• _Stored entries_:
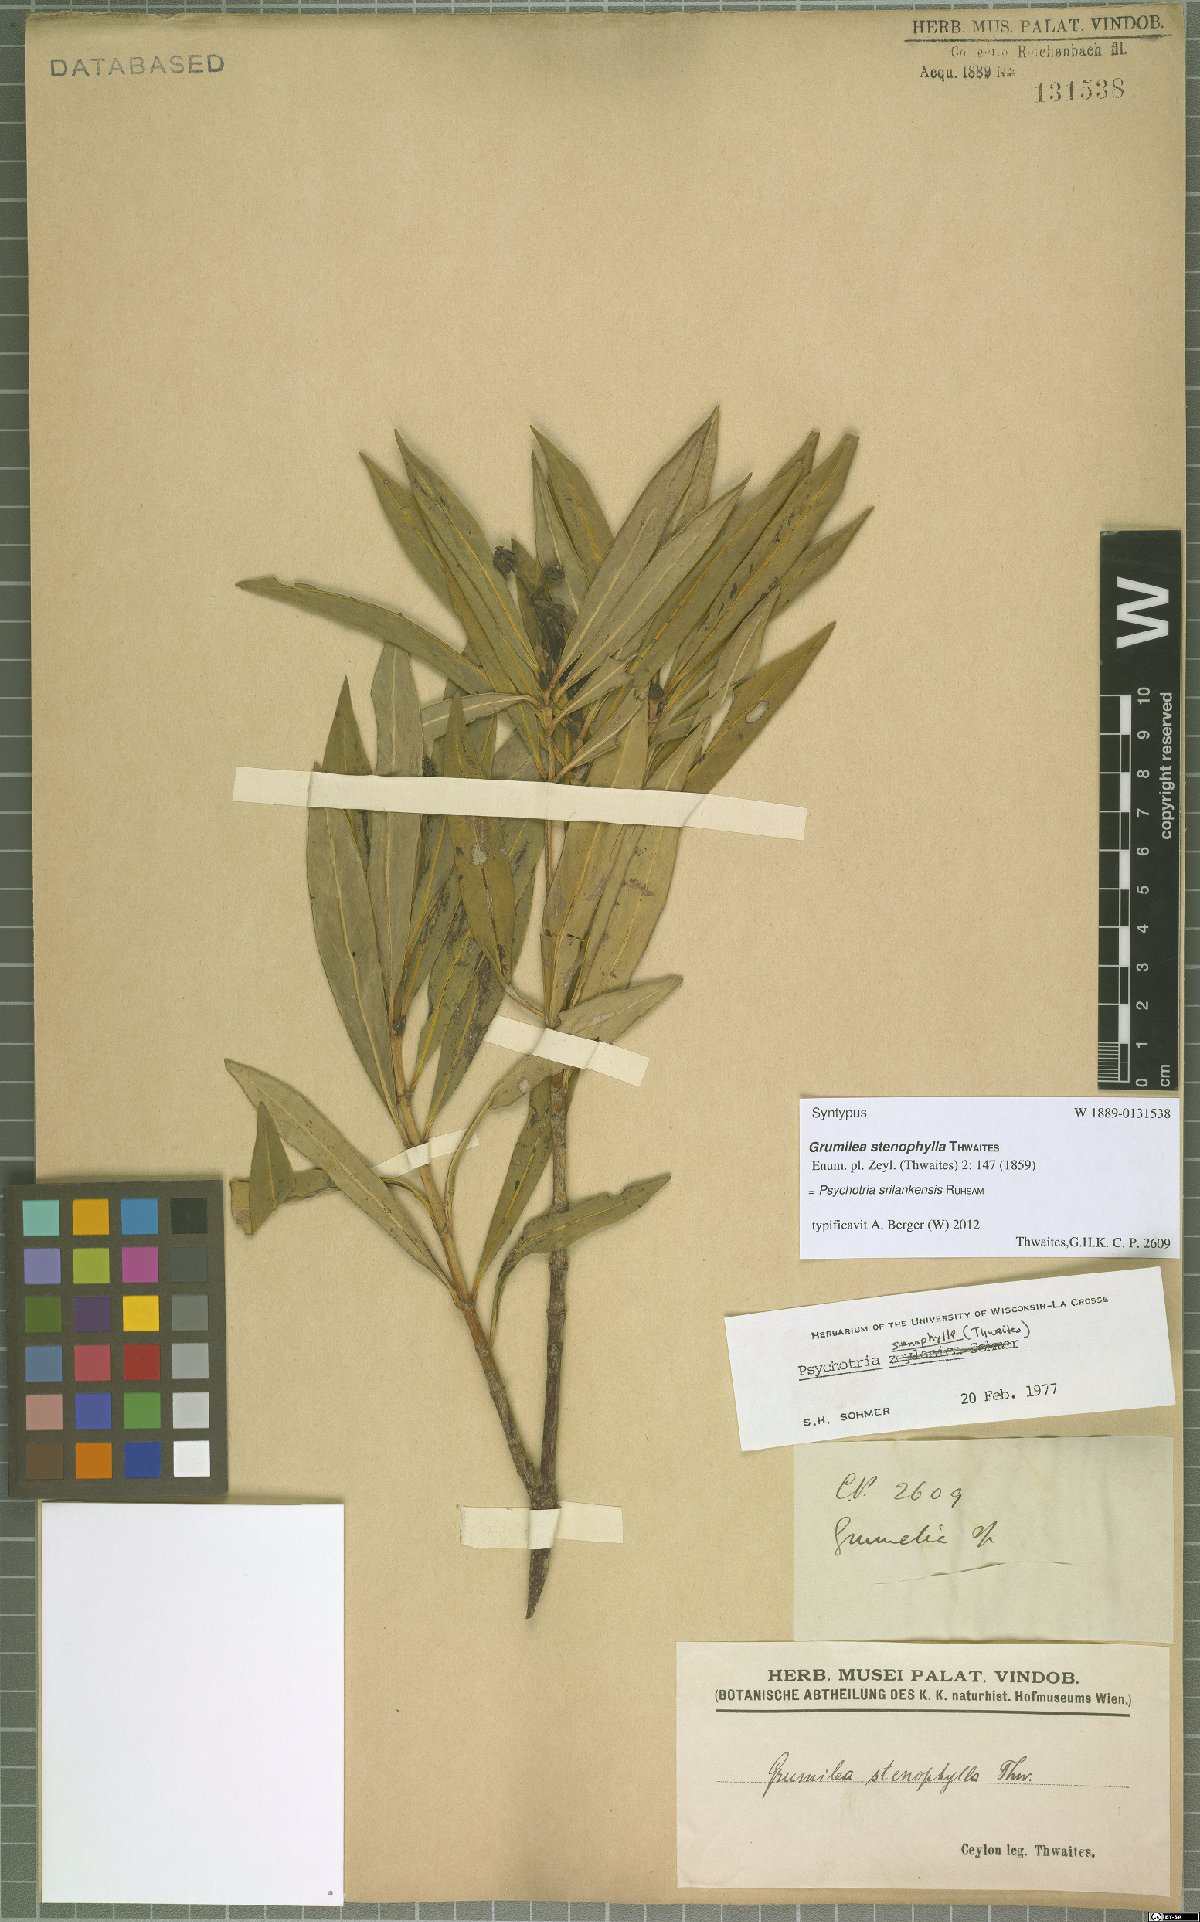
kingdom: Plantae
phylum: Tracheophyta
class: Magnoliopsida
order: Gentianales
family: Rubiaceae
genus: Psychotria
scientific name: Psychotria srilankensis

• _Challenge_: Replace "scientific name" with "species name" in the lines of every entry above, and keep everything else the same. Don't include the pictures.

• _Final answer_:
kingdom: Plantae
phylum: Tracheophyta
class: Magnoliopsida
order: Gentianales
family: Rubiaceae
genus: Psychotria
species name: Psychotria srilankensis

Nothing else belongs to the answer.